From 19th-century minstrel shows to Michael Jackson's highly publicized experiments in surgical Anglophilia, "racechange" has long been a part of American culture. But while the faces of new generations of Americans are moving ever closer to the racially mixed "Eve" morphed onto a recent Time magazine cover, many white TV viewers thought O.J. Simpson grew blacker during his trial, associating the change with widespread conviction about his guilt.
How far has our society really progressed since the days of mawkish blackface performances? And what does the history of cross-racial art tell us about the issues still separating white and black America?

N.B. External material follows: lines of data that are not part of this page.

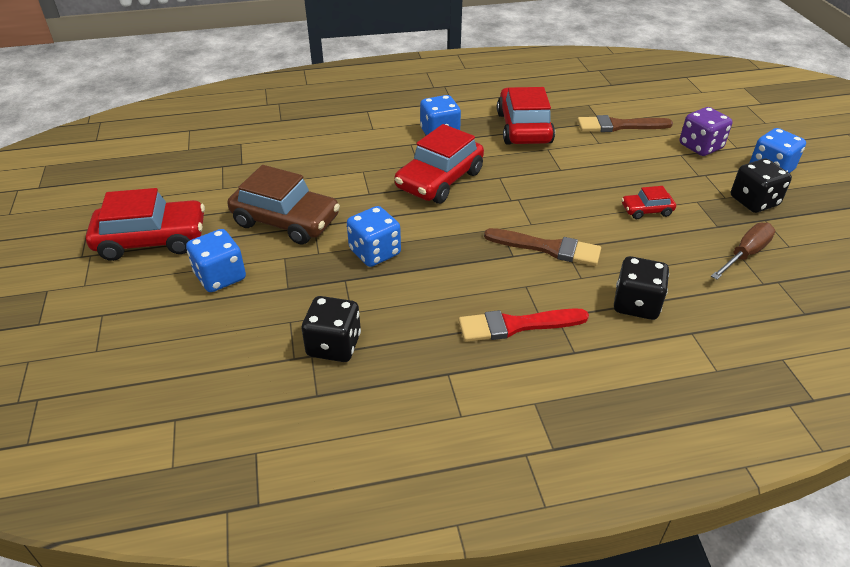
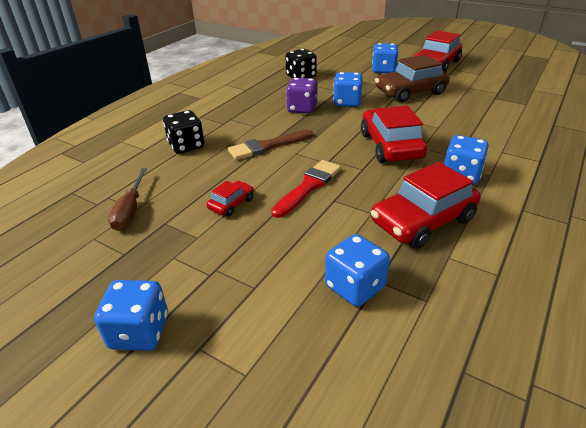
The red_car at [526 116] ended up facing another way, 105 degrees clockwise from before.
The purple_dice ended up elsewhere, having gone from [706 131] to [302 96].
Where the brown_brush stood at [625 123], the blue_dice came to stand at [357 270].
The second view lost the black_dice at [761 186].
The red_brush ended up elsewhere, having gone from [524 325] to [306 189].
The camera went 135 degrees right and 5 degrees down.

In Racechanges: White Skin, Black Face in American Culture, IU's Susan Gubar -- who transformed the way we think about women's literature as co-author of The Madwoman in the Attic -- turns her attention to the incendiary issue of race. Acknowledging the legacy of minstrelsy, she explores cross-racial impersonations and imitations in modern American film, fiction, poetry, painting, photography and journalism.
"The thinking for this book really began when I was reading Toni Morrison's pioneering work, Playing in the Dark," Gubar explained. "Part of that book deals with Ernest Hemingway's Garden of Eden, in which the white heroine attempts to transform herself into an African girl as well as a boyish twin of her husband. In the second volume of No Man's Land: The Place of the Woman Writer in the Twentieth Century, Sandra Gilbert and I had discussed Garden of Eden in terms of sexual transmutation, entirely ignoring the heroine's experiments on the color line. I was shocked by my own blindness, that I had missed this. So, in writing the book I was trying to understand and come to terms with this."
To admit blindness on her part regarding transracial crossing puts Gubar in the company of many other academics. As she puts it in the preface to Racechanges: "Not only has the blatant racism of minstrelsy made white impersonations of blacks seem shameful, it has also spilled over to discourage scholarship about its ongoing impact on American culture."
Some critics would go so far as to say that only women should write feminist criticism, while blacks alone are qualified to produce works on African-American studies and that one must be gay to write about gay issues.
By foregrounding cross-racial and transsexual imagery, Gubar disarms this argument and helps foster understanding about the impossibility of ghettoizing scholarship or literature along racial and sexual lines.
"I'm very aware when teaching African-American literature, particularly at IU, of speaking as a white person," Gubar said. "I think it's important for us to begin to understand that whiteness is a racial category, not an invisible default position for universality. I think that being able to say you're speaking as a white person about either whiteness or blackness helps foreground the issues.
In Racechanges, Gubar shows that while many blacks were forced to adopt white masks as a means to gain equal rights, whites engaged in transracial crossing willingly, even desirously.
"I think there is a trajectory in the 20th century in terms of cross-racial impersonation," Gubar said. "It begins with mockery of African Americans by white people, then it moves toward a kind of mimicry based on admiration, then, finally, to a sense of mutuality. I think white people are becoming increasingly aware of their envy of, or admiration of, or attraction toward black culture. It's becoming a little less embarrassing for whites to somehow admit what's always been there anyway."
In addition to its detailed scholarly examination, Racechanges contains a stunning array of illustrations -- paintings, photographs, film stills and computer graphics -- that help shed new light on the persistent pervasiveness of racism, even as it holds out exciting possibilities for lessening the distance between blacks and whites.
In 1973, two young and brand-new faculty members got into an elevator in IUB's Ballantine Hall, introduced themselves and started a conversation. They haven't stopped talking since.
That inital conversation, between Susan Gubar, now a Distinguished Professor of English at IUB, and Sandra Gilbert, a poet and professor at the University of California-Davis, was the beginning of a collaboration that has sustained itself for nearly a quarter century.
Gilbert and Gubar, as they are referred to in American letters, have made an indelible mark on feminist literary criticism and the teaching of literature by women. Racechanges is Gubar's first solo book. Says Pulitzer Prize winner Toni Morrison: "Professor Gubar's readings are marvels of precision and insight. This is brilliant scholarship of tremendous significance."